During his talk, the Archbishop acknowledged that dioceses across the country are “under-staffed and struggling to meet the legitimate needs of the people entrusted to your pastoral care.” However, he insisted that given the “dire” situation, he had no other options but to ask that diocese be willing to give up a priest if they do not already have an active duty military chaplain. He said he feels a bit like “Mother Cabrini, the first saint with an American passport to be canonized. She used to oblige poor families to give her a lump of coal so that she could meet the needs of even poorer families.”

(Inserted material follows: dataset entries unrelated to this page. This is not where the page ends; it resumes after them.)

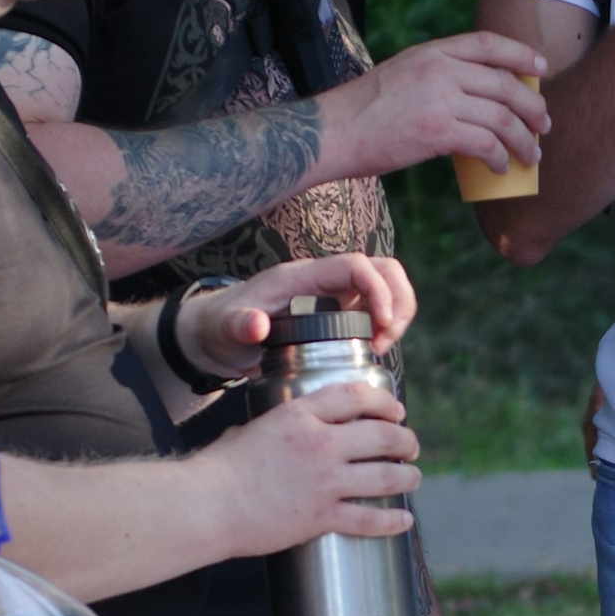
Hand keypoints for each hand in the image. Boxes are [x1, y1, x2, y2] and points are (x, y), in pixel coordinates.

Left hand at [186, 252, 417, 380]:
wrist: (216, 333)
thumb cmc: (221, 329)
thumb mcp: (225, 331)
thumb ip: (239, 326)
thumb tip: (257, 326)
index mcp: (301, 277)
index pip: (356, 266)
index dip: (378, 290)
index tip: (384, 325)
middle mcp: (322, 278)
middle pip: (382, 268)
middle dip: (398, 300)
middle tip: (386, 339)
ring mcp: (332, 291)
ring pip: (385, 283)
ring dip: (398, 311)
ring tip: (382, 346)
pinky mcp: (338, 308)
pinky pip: (376, 304)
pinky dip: (387, 323)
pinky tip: (374, 349)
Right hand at [217, 374, 419, 555]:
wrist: (207, 506)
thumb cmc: (219, 469)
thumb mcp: (251, 430)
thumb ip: (276, 427)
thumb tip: (280, 431)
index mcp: (300, 416)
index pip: (356, 396)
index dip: (384, 402)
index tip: (396, 411)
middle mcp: (320, 444)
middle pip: (381, 434)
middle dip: (404, 440)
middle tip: (410, 446)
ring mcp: (325, 482)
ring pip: (385, 475)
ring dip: (407, 476)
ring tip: (413, 478)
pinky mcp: (322, 517)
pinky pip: (369, 519)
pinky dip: (392, 521)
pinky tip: (404, 521)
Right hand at [337, 33, 548, 179]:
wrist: (335, 132)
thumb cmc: (366, 109)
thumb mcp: (404, 72)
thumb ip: (438, 74)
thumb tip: (475, 94)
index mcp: (432, 51)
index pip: (488, 43)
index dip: (521, 54)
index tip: (541, 68)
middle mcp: (440, 70)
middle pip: (505, 84)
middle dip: (533, 107)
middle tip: (544, 125)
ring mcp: (440, 100)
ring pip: (503, 118)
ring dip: (524, 140)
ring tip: (531, 155)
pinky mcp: (437, 132)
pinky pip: (486, 143)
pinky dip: (501, 157)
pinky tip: (502, 167)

These commitments do not need to be long term as commonly thought, Broglio stressed. In fact, he suggested that they could continue for about three to five years and that after their time serving these priests, are “enriched and better able to serve your people in the diocese.” He also addressed the risk of non-Catholic religious groups serving and proselytizing to Catholics due to the lack of chaplain priests. “They offer them as ecumenical,” Broglio mentioned regarding multi-faith worship services offered by non-Catholic chaplains, “but they are generally based on a very Protestant or even a fundamentalist approach.”


Archbishop Broglio suggested that seminarians and priests are dissuaded from offering their services and talking to their Bishop by vocation directors, Personnel Board members, and Vicars General who tell them, “‘Do not bother the Bishop, because he will say no.’” He encouraged those at the conference to “counter that perception… [by] invit[ing] a recruiter to address a gathering of priests to illustrate the benefits and the challenges of this ministry.” He also reported that the Archdiocese sponsors “discernment retreats and has also embarked on an initiative called ‘For God and Country’ to acquaint small groups of priests about the ministry of chaplains and some of the possibilities that are available.”


The first retreat was “very successful” and yielded five participants for ministry in the military. Archbishop Broglio ended his talk by quoting Pope Francis’s call to  “dedicate yourself, even at the risk of your own life, to ensuring that the faithful serving to defend your country might not be deprived of the spiritual food they need to survive.”